According to statistics, non-financial companies issued more bonds in yuan than in dollars in both July and August, marking a first for two consecutive months. Since the Federal Reserve began its tightening cycle in March, momentum has begun to increase: In contrast to the $283 billion in global dollar debt, sales of yuan notes, virtually exclusively by Chinese companies, totaled 2.04 trillion yuan ($306 billion based on exchange rates at the time of deals) between April and August.
Attempts to Fight Inflation
The US central bank’s continuous battle to fight inflation has led to a sharp decline in dollar debt sales, while Beijing has been acting in the other direction to keep finance costs low for a faltering economy. Even while it lowers the dollar value of local bonds, the tendency is also encouraged by the yuan’s deterioration.
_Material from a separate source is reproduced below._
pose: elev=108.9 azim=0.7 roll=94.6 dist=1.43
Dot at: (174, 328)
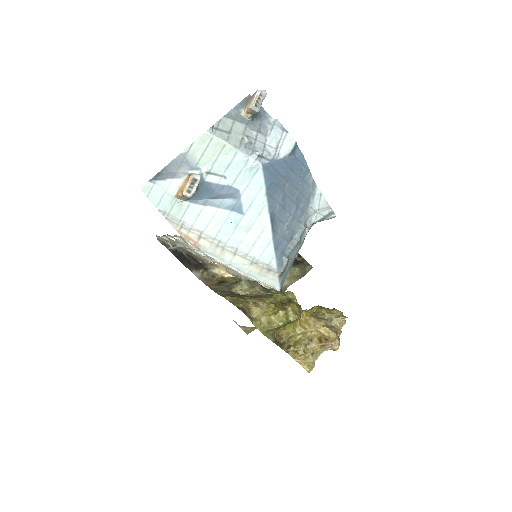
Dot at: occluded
The most recent occurrence, however, continues to serve as a reminder of the sheer scale and weight of China’s economy rather than, at least for the time being, the currency’s appeal abroad given the still negligible foreign exposure to yuan corporate notes. According to Gary Ng, a senior economist at Natixis SA, the increase of yuan corporate debt underscores the divergence of monetary policy between the US and China, and more significantly, liquidity is king. However, because Chinese companies continue to issue the majority of yuan bonds, the yuan is still a long way from threatening the dollar’s dominance.
As the Fed continued to raise interest rates, dollar corporate bond sales have fallen by roughly 40% this year, reaching an 11-year low of $592 billion as of September 6 with 76% of them coming from US companies. Yuan notes have decreased in issue by around 6%, in comparison. Yuan corporate bond issuance had seldom exceeded that of the dollar until this year, and the few times it had largely happened in December because of the slowdown brought on by Christmas.